Diaulus | Teen Ink

Diaulus

September 3, 2010
By Megan P BRONZE, New Town, North Dakota
Megan P BRONZE, New Town, North Dakota
2 articles 0 photos 0 comments

Dinosaurs had big teeth. They had claws. Their skin was rough, like a snake. Some of them walked on two legs, or four legs, or even flew. Some of them ate only plants. Some of them ate other dinosaurs. Real dinosaurs weren’t made of plastic.
Dinosaurs had strange names: Tyrannosaurus Rex, Velociraptor, Brachiosaurus, Triceratops, Megalosaurus, Pteranodon. His dinosaurs were plastic. Real dinosaurs were much bigger. He would make them fight each other. Or make the big ones eat the little ones. Some of them were so big that the other dinosaurs couldn’t eat them. His favorite was the Stegosaurus, and so that dinosaur never got eaten, even by the bigger dinosaurs. But it was pretend. Real dinosaurs were bones in museums. All the dinosaurs died.
Then after the dinosaurs died, they lost their skin and their eyes and their brains and their insides and turned to only bones. Bones deep inside the ground. If you found a dinosaur, you could dig it up and all its bones would be in the right places, still in the shape of the dinosaur.
At school, the teacher asked what you wanted to be when you grew up. Paleontologist. That word felt good. It was a big word, but it wasn’t hard to say, if you said it slowly. Paleontologists dug up dinosaurs. Just from looking at the bones they knew what kind of food the dinosaur ate. They knew how old it was and how long it had been in the ground. Then they put the bones in museums so that people could see them.
Except nobody else knew how to say Paleontologist.

When he entered the room, he was confronted with the distinct stench of formaldehyde. It was a sweet, sickening smell that made him feel as though it was embalming him just by inhaling it. He took the tray, the scalpels, the labelless diagram, the frog. He placed the specimen on the tray, belly-up, eagle-spread, its arms and legs splayed, and ran pins through each of its feet to hold it in place. Not that it was going anywhere. The thumbs of the frog’s front feet were long and thin; it was a female.
He slid his scalpel into the frog, near the head and coaxed a slit down its belly. Then he made parallel cuts perpendicular to the first, and carefully opened the chest cavity of the frog.
Slowly, he began identifying the internal organs: the heart, the lungs, the intestines, the kidneys, the little slivers of brain running along the insides of the frog’s eye sockets.
With careful, precise movements, he began peeling back more skin, removing organs, cutting tendons, slowly stripping everything away to reveal a clean, cream-colored skeleton. He began labeling the parts on the drawing he had been given. Scapula, Vertebrae, Humerus, Sacrum, Femur, Astragalus.
When he had filled in all of the blanks, he became aware of a strange sense of surprise. He had somehow felt as though something should have been missing, as though his skeleton shouldn’t have matched up with the picture.
But it was perfect. Everything was perfect.

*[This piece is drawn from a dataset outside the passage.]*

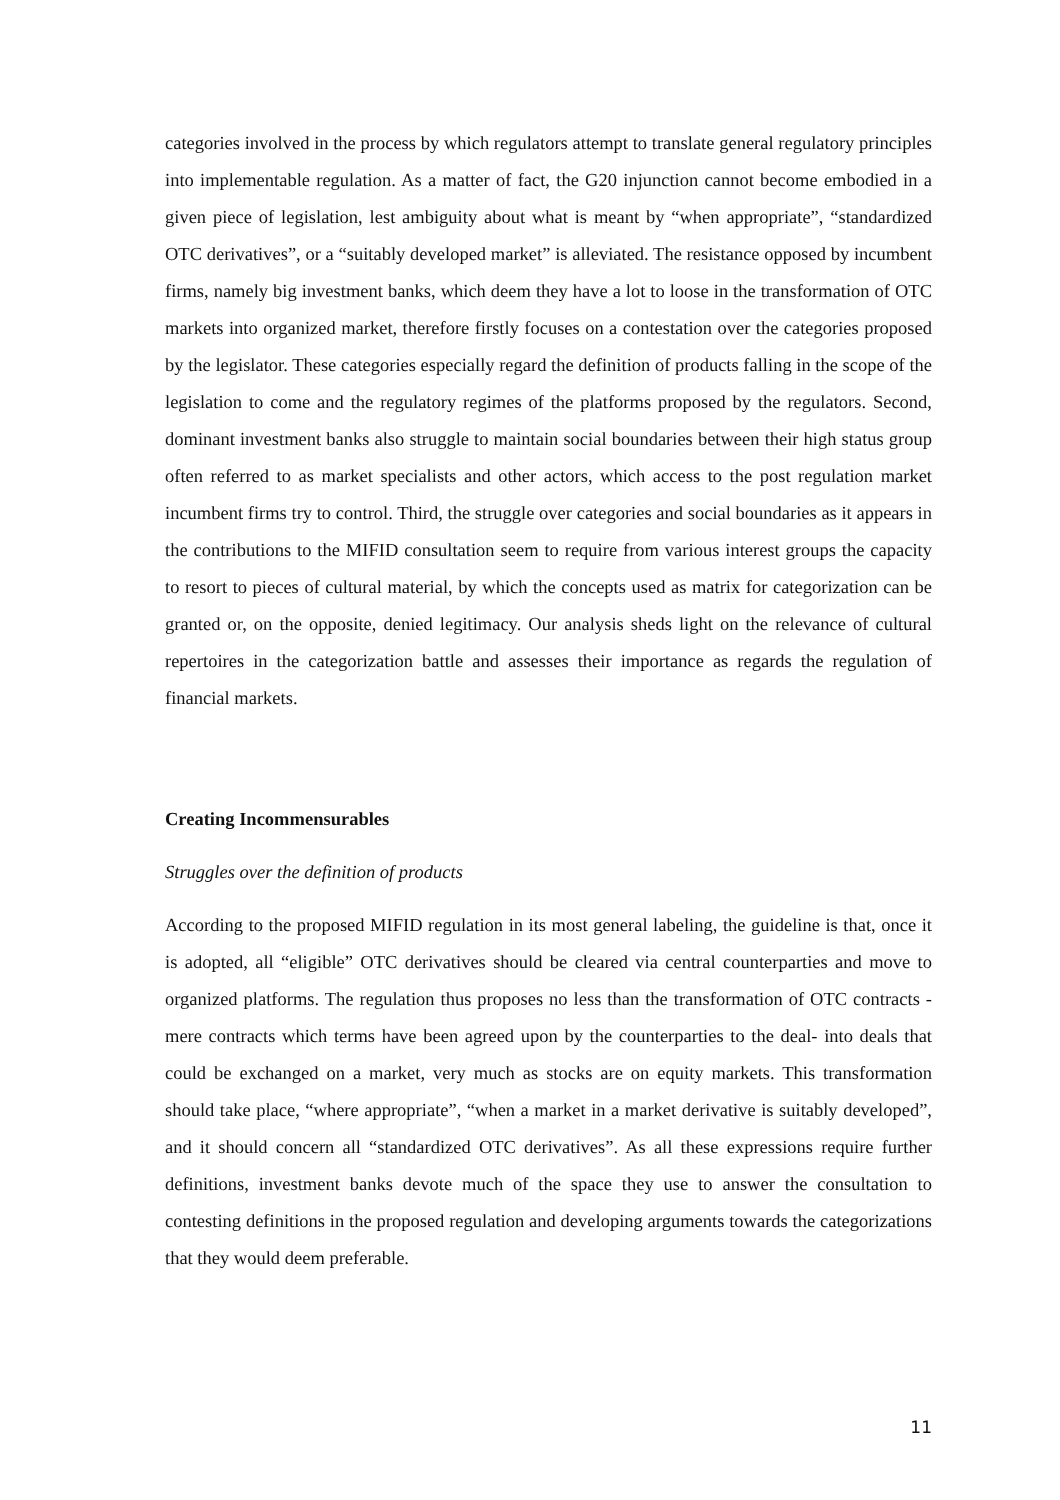categories involved in the process by which regulators attempt to translate general regulatory principles into implementable regulation. As a matter of fact, the G20 injunction cannot become embodied in a given piece of legislation, lest ambiguity about what is meant by “when appropriate”, “standardized OTC derivatives”, or a “suitably developed market” is alleviated. The resistance opposed by incumbent firms, namely big investment banks, which deem they have a lot to loose in the transformation of OTC markets into organized market, therefore firstly focuses on a contestation over the categories proposed by the legislator. These categories especially regard the definition of products falling in the scope of the legislation to come and the regulatory regimes of the platforms proposed by the regulators. Second, dominant investment banks also struggle to maintain social boundaries between their high status group often referred to as market specialists and other actors, which access to the post regulation market incumbent firms try to control. Third, the struggle over categories and social boundaries as it appears in the contributions to the MIFID consultation seem to require from various interest groups the capacity to resort to pieces of cultural material, by which the concepts used as matrix for categorization can be granted or, on the opposite, denied legitimacy. Our analysis sheds light on the relevance of cultural repertoires in the categorization battle and assesses their importance as regards the regulation of financial markets.
Creating Incommensurables
Struggles over the definition of products
According to the proposed MIFID regulation in its most general labeling, the guideline is that, once it is adopted, all “eligible” OTC derivatives should be cleared via central counterparties and move to organized platforms. The regulation thus proposes no less than the transformation of OTC contracts -mere contracts which terms have been agreed upon by the counterparties to the deal- into deals that could be exchanged on a market, very much as stocks are on equity markets. This transformation should take place, “where appropriate”, “when a market in a market derivative is suitably developed”, and it should concern all “standardized OTC derivatives”. As all these expressions require further definitions, investment banks devote much of the space they use to answer the consultation to contesting definitions in the proposed regulation and developing arguments towards the categorizations that they would deem preferable.
11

He almost dozed off in the elevator. The steady upward movement and the even click of the elevator as it went from floor to floor made it almost impossible not to succumb to the total exhaustion that filled him. He had been awake for over twenty-four hours. He didn’t know how many times he’d cursed himself for wanting to be a doctor: med school had all but buried him in debt, and now he felt as though his body wasn't going last the night, much less the residency.
He realized as the doors slid shut behind him that he had stumbled out of the elevator onto the floor one below his own. His clouded mind ordered his feet up a flight of stairs.
He didn’t sleep in his bed anymore; he only ever made it as far as the couch.
He felt his body hit the cushions, the springs that were fighting to break through the thinning, coral-colored upholstery digging into his body.
He always dreamt after a shift. He had never grown used to these dreams—they managed to terrify him every time. He had come to expect them, but his heart was pounding every time he woke up from one.
He always felt like he was falling through pink clouds that smelled like hospital soap. He was falling and trying to perform a surgery. There was a tumor in his chest and he had to remove it himself. He never felt the pain, and he wasn’t frightened of cutting himself open. But once he had his torso folded open like a book, something was always wrong. His intestines were tangled. His liver was missing. His lungs were upside down. And regardless of everything else, he could never find the tumor. And he would know that it was hopeless, that there was nothing he could do. So he would ponder and stare at his gleaming ribs, futilely protecting his faulty organs and the evasive, malignant tumor.
Usually in falling dreams, you hit the ground and wake up. But his dream usually just faded away, without an ending, still falling.


The author's comments:
wrote this as an assignment for my English class last year, after reading of "A Portrait of the Artist as a Young Man by James Joyce." We traced throughout the book all the ways that the main character's actions indicated the mind of an artist. This is what I came up with.